I wish I could sleep for a few days and wake up in a different physical and mental state. That's purely wishful thinking, of course. I know I have to keep putting one foot in front of the other, even if every step is uncomfortable and exhausting. I wish I was tougher. If I was tougher, maybe this wouldn't be so difficult. But it is difficult. So I wish I was tougher.

Wednesday, October 2, 2019

Mood taking a hit

I'm sorry to say that my illness has progressed into what feels like pneumonia. I'm totally wiped out. With the exception of yesterday, I've not been able to work. I'm seeing my doctor tomorrow. It seems every time I get one of these upper respiratory illnesses I end up on a steroid medication. With underlying asthma, my lungs just don't seem able to battle these respiratory hits. My chest is so tight I have one of the best smoker's coughs I've ever heard! Dry, screechy and wheezy, it's no fun.

Besides the respiratory hit, my mood has taken a hit, too. It's almost a certainty I will not be able to run the Twin Cities Marathon this Sunday, which is incredibly disappointing. But I have to admit I've been feeling a bit off for a few weeks; long before this illness and subsequent disappointment occurred.
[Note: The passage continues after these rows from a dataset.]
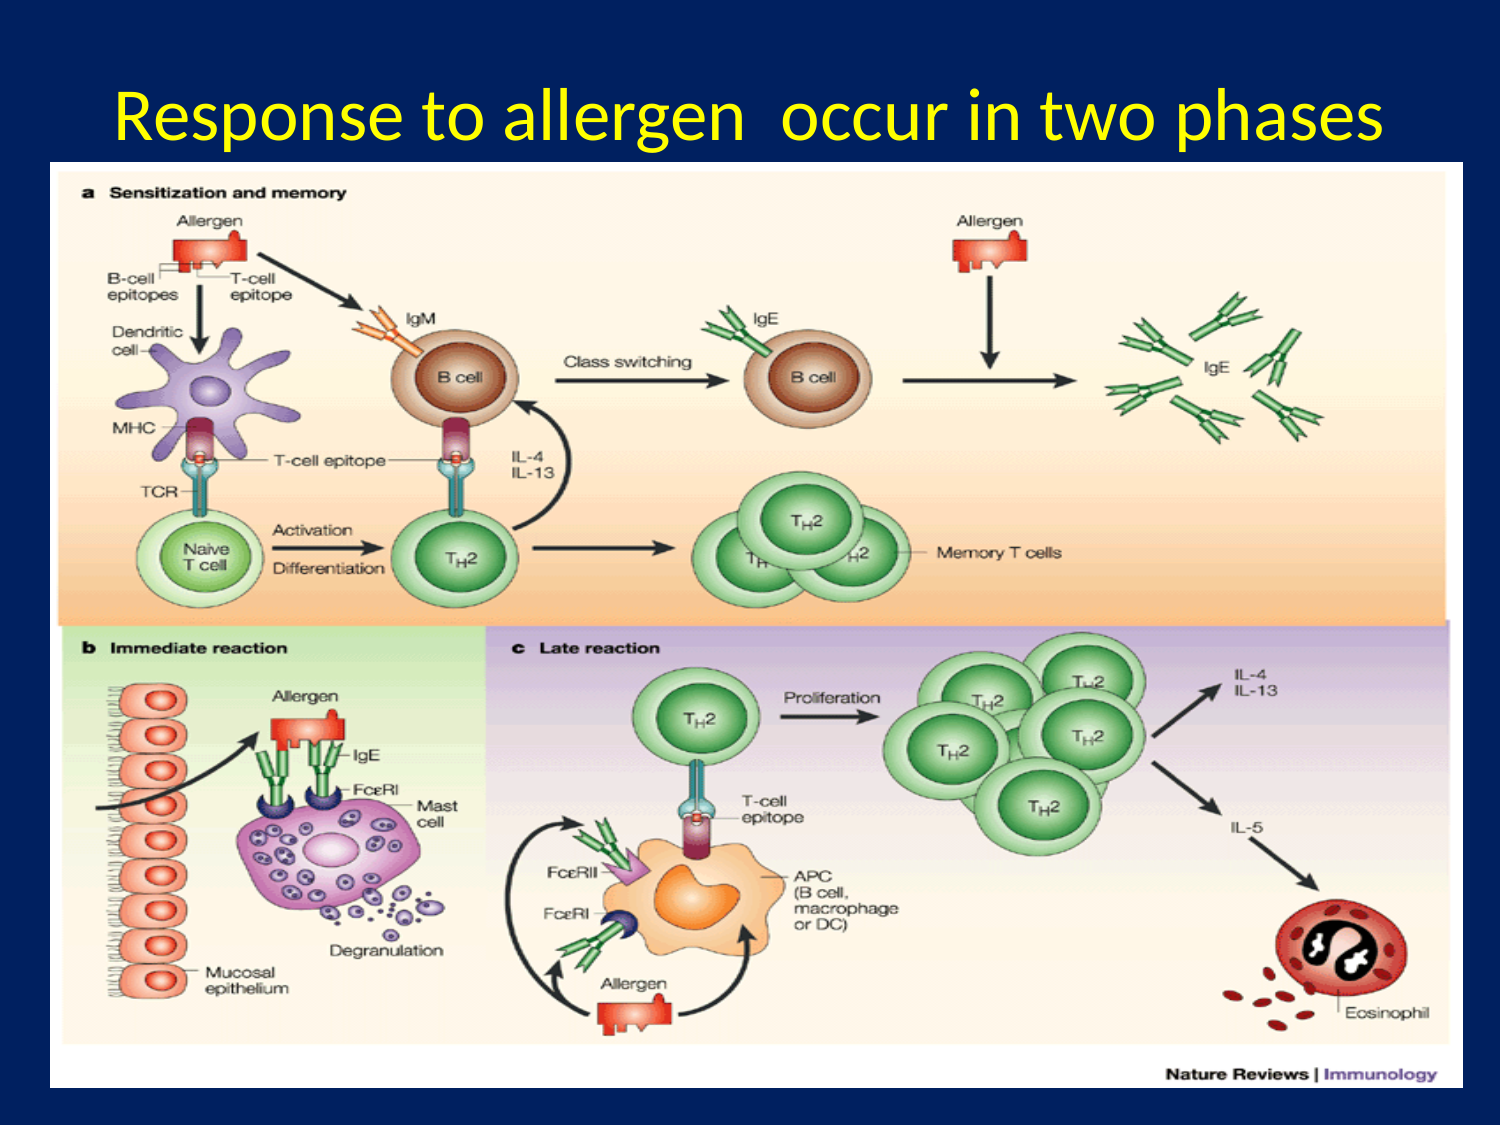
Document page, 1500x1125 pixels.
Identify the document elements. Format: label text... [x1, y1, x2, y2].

title Response to allergen occur in two phases [75, 45, 1425, 160]
picture [49, 162, 1463, 1088]
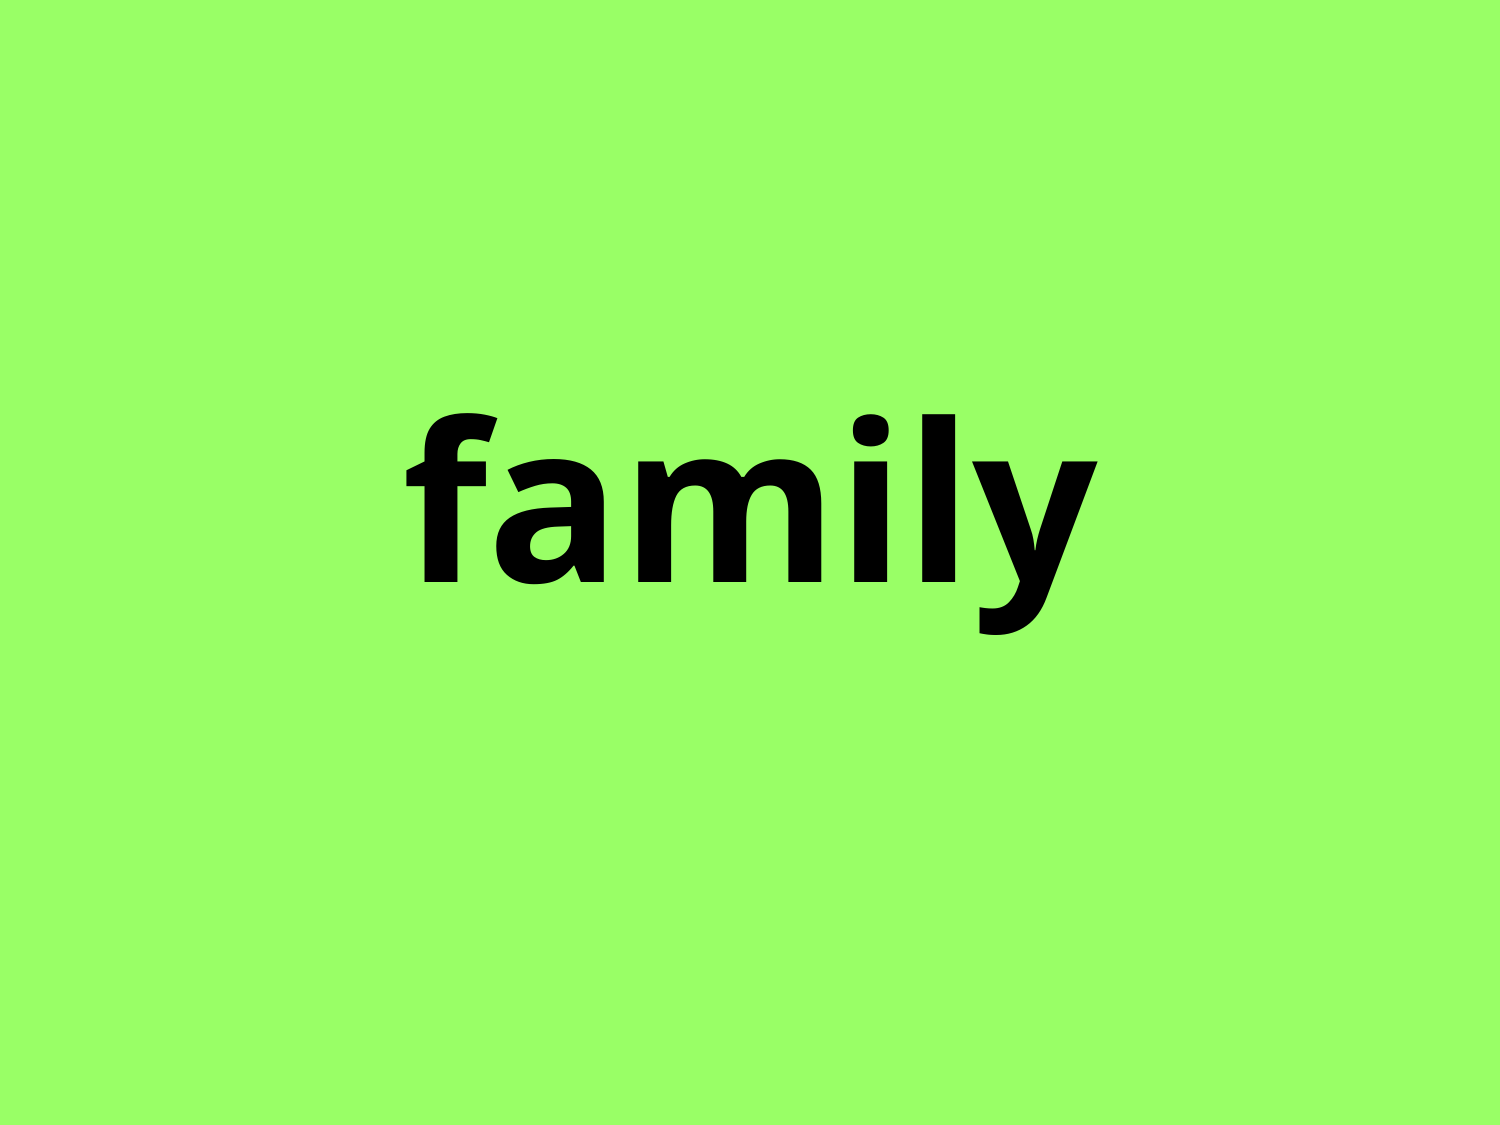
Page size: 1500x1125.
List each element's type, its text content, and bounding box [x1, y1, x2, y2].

title family [112, 399, 1388, 588]
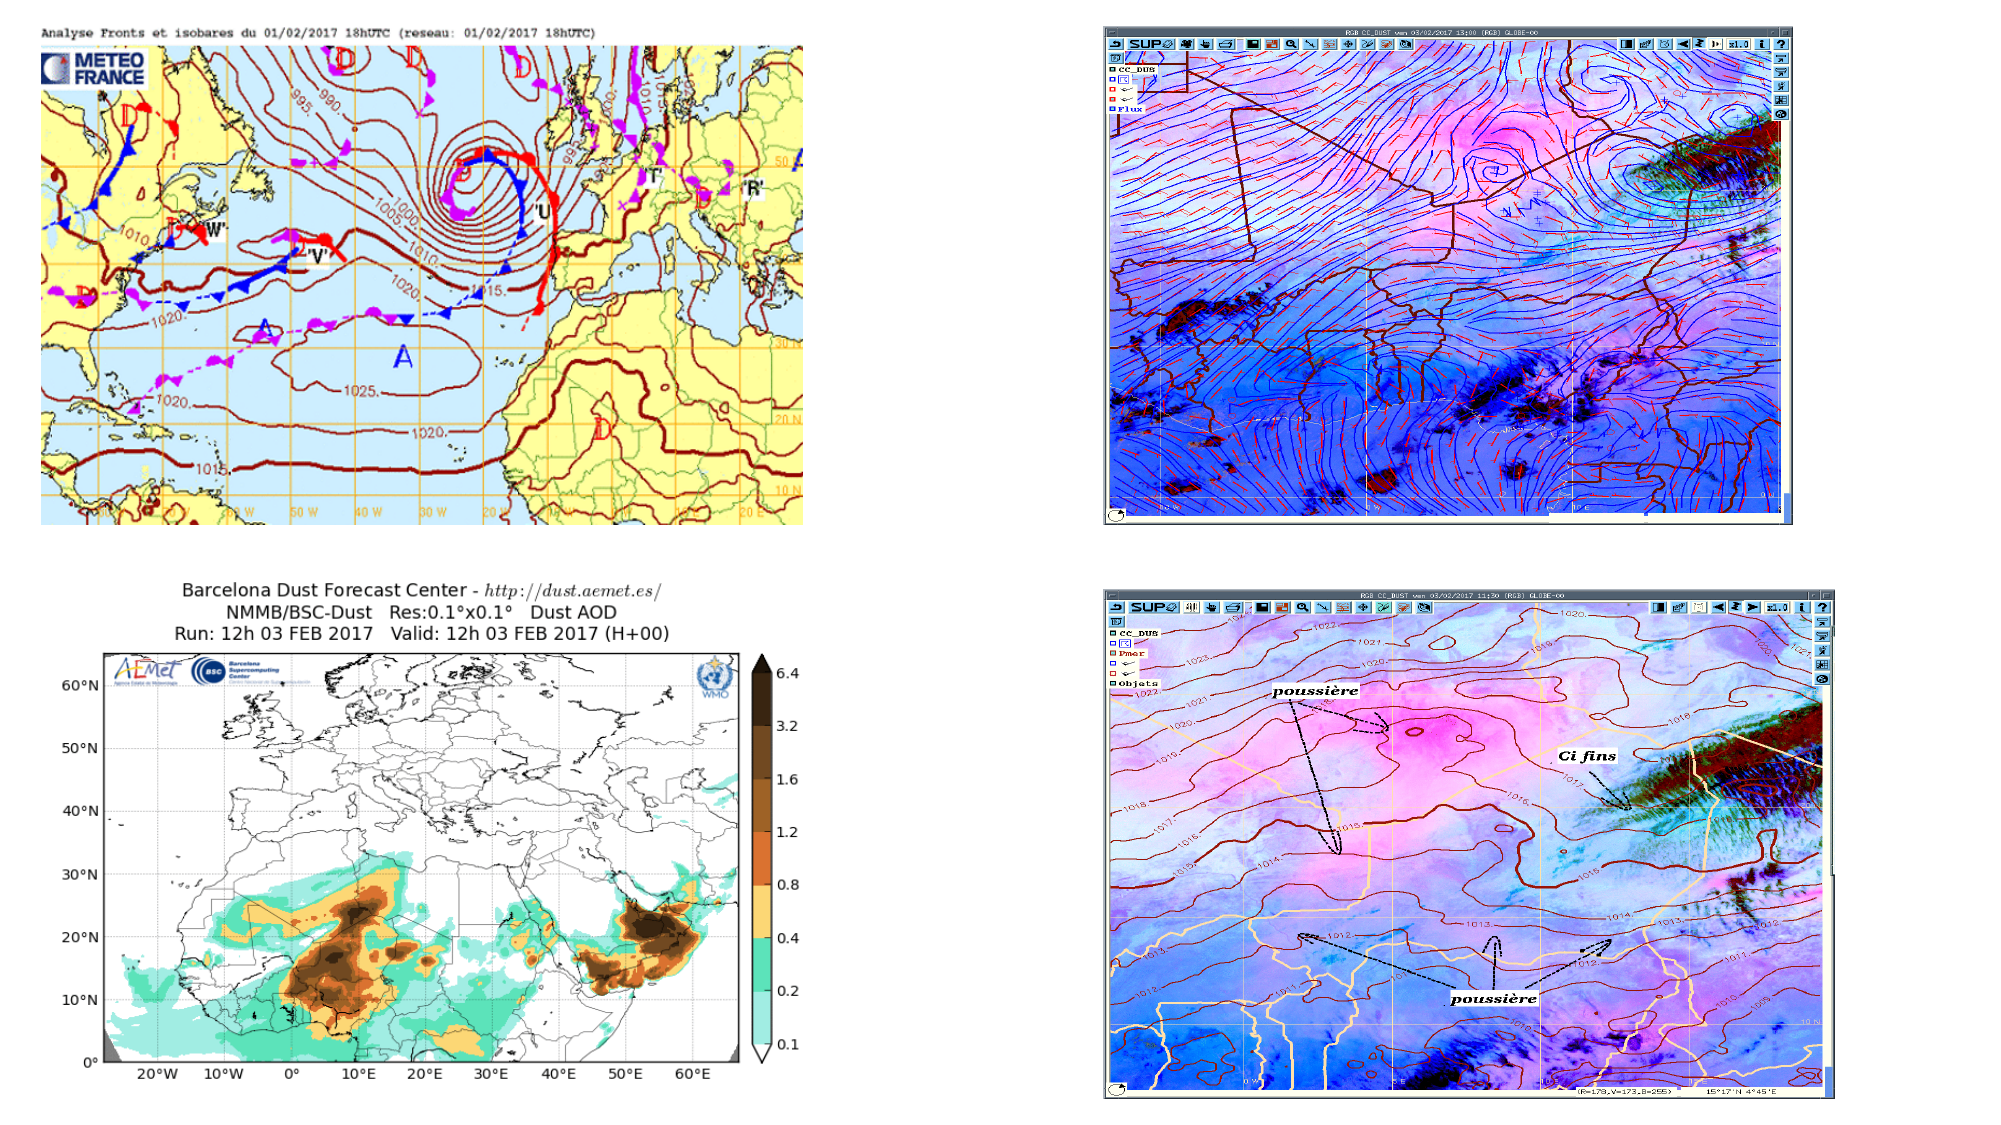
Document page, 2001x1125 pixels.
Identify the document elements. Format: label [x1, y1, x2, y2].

picture [1102, 26, 1793, 525]
picture [41, 560, 820, 1099]
picture [41, 26, 804, 525]
picture [1102, 589, 1835, 1099]
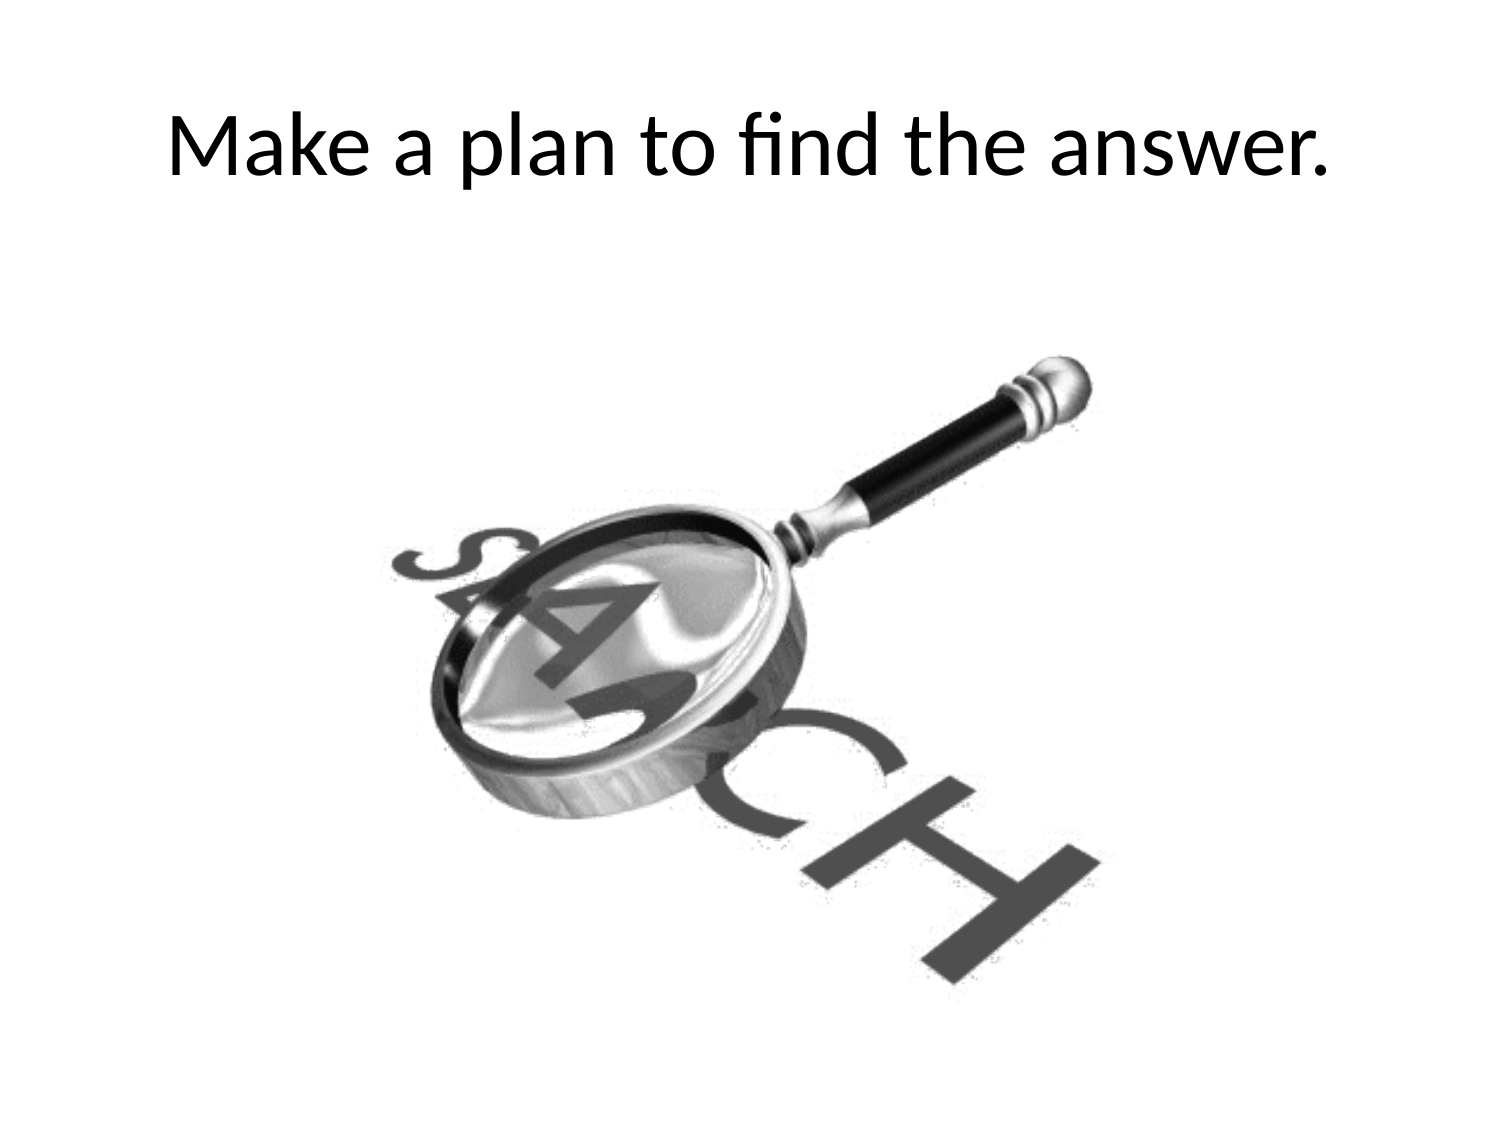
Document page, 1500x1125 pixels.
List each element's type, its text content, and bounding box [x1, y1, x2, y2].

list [74, 262, 1426, 1006]
title Make a plan to find the answer. [75, 45, 1425, 233]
Other than to my doctor, I haven't mentioned feeling a bit off. I've been trying to forge ahead and wait for it to pass. That happens a lot. I feel off for a while, but it doesn't advance beyond that. So I haven't been focusing on it. And had I not had this major disappointment, and this illness, I think I would have been okay. But now my mood has taken almost as big of a hit as my lungs.

I'm concerned, but I'm still hopeful. I think when I feel better physically, my mood will improve as well. That's why I didn't wait to get into my doctor. I want to stop this illness as soon as possible. If I don't, I fear my declining mood will rapidly take me down. My fight to get well has taken on a new urgency, and it has nothing to do with running a marathon.